WORK REQUEST
Reproduce verbatim the stretch from "Wednesday, 11 July" through "ability to be so." in the blog post below about the Chael Sonnen fight.

Wednesday, 11 July 2012
An Off Take: All You Have To Do Is Make Me Care: Or How Chael Sonnen Forced Us To
If you are objective enough to realize when a life lesson is being presented to you, literal or metaphoric, you will grab it and remember it forever. There are also moments in life when you realize just how powerful one person can be, just by their sheer ability to be so.
On Saturday night (July 07) Chael Sonnen, a UFC Fighter, participated in the biggest MMA fight not just of the year, but perhaps of all time. It was against Anderson Silva, the best MMA fighter on the planet. As I sat in the bar my friend and I were at, awaiting this most epic of all epic encounters, I found myself getting far more nervous for this than even when I went sky diving. I looked around the bar, just as the fight was mere seconds away, and nobody was talking. I mean nobody. Everyone had their eyes glued to the TV’s.
I have been watching UFC/MMA for over three years, which is not very long compared to others. I did, however, watch WWE for most of my childhood and teenage years. Even then, there was nothing in that “Sports Entertainment” brand that ever came close to the anticipation of this fight. At this moment the PPV buyrates have not come out, and we don’t know how many people in fact watched this fight, but no matter the size of the audience, everyone in the MMA world was intensely focused for a moment in time on just these two men.

GIVEN MATERIAL
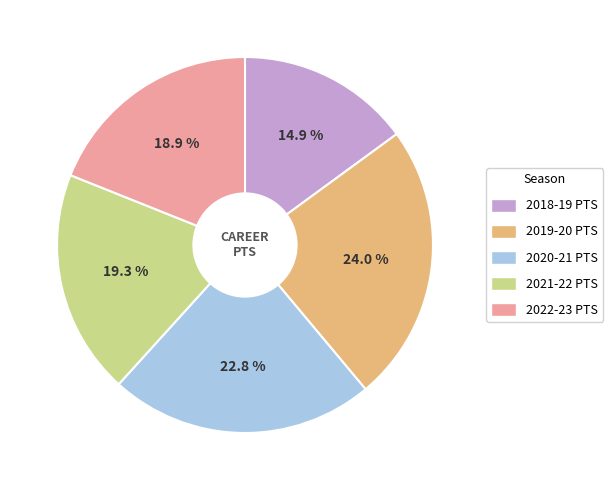

Which has a higher value, 2020-21 or 2018-19?

2020-21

SOLUTION TO THIS PROBLEM
Wednesday, 11 July 2012
An Off Take: All You Have To Do Is Make Me Care: Or How Chael Sonnen Forced Us To
If you are objective enough to realize when a life lesson is being presented to you, literal or metaphoric, you will grab it and remember it forever. There are also moments in life when you realize just how powerful one person can be, just by their sheer ability to be so.